ECLI:NL:CRVB:2021:2535
Centrale Raad van Beroep
- Hoger beroep
- Rechtspraak.nl
Beëindiging van nabestaandenuitkering en arbeidsongeschiktheidseisen
In deze zaak heeft de Centrale Raad van Beroep op 14 oktober 2021 uitspraak gedaan in hoger beroep over de beëindiging van de nabestaandenuitkering van appellante per 1 juli 2014. Appellante, die in Marokko woont, had een nabestaandenuitkering ontvangen na het overlijden van haar echtgenoot in 2013, maar deze werd beëindigd omdat haar jongste kind op 9 juni 2014 de leeftijd van 18 jaar bereikte. Appellante stelde dat zij ten minste 45% arbeidsongeschikt was en dat zij recht had op voortzetting van de uitkering. Het Uwv had echter vastgesteld dat appellante minder dan 45% arbeidsongeschikt was, gebaseerd op medisch onderzoek dat in Nederland had plaatsgevonden.
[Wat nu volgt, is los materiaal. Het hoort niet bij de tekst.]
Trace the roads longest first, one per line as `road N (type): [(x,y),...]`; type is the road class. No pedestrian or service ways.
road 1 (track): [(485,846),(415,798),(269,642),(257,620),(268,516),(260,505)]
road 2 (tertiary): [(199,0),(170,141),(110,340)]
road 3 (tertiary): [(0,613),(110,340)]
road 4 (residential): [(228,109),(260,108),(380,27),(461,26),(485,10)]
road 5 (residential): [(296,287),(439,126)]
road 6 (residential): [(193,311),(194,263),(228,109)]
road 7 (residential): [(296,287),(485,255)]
De Raad oordeelde dat er geen medische gegevens waren aangedragen die de vastgestelde beperkingen voor het verrichten van arbeid in twijfel trokken. De Svb had terecht geen aanleiding gezien om contact op te nemen met de behandeld artsen in Marokko, aangezien alle relevante medische informatie was meegenomen in de beoordeling. De Raad bevestigde dat appellante geen recht had op een nabestaandenuitkering per 1 juli 2014, omdat zij niet voldeed aan de arbeidsongeschiktheidseisen zoals vastgelegd in de Algemene nabestaandenwet (ANW).
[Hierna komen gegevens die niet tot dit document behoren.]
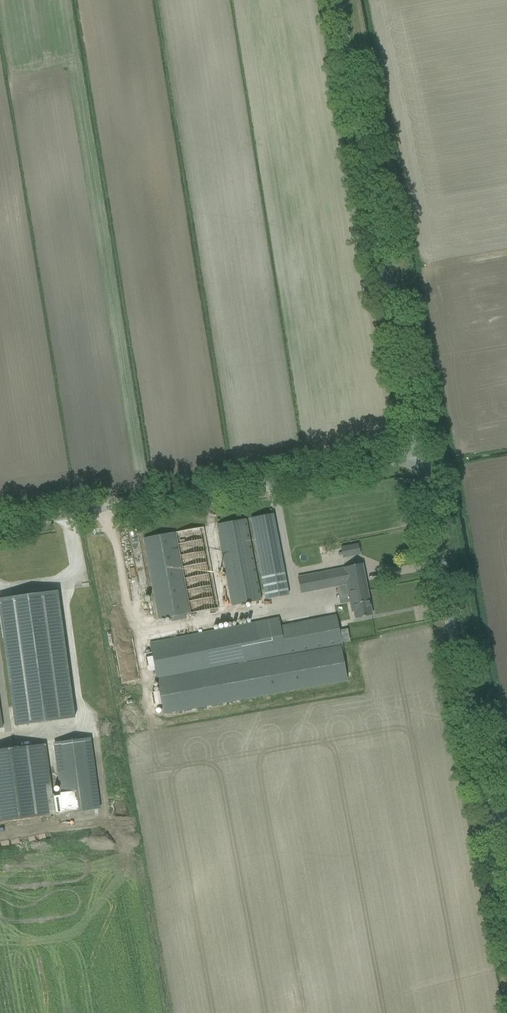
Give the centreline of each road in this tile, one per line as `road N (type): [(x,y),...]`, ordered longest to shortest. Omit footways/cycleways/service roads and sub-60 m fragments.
road 1 (unclassified): [(506,917),(421,456)]
road 2 (unclassified): [(421,456),(337,0)]
road 3 (unclassified): [(0,529),(421,456)]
De uitspraak van de rechtbank Amsterdam, die het beroep van appellante ongegrond had verklaard, werd bevestigd. De Raad concludeerde dat de medische beoordeling door het Uwv zorgvuldig was en dat er geen strijd was met het rechtszekerheidsbeginsel. De beslissing van de Svb om de uitkering te beëindigen was dus terecht.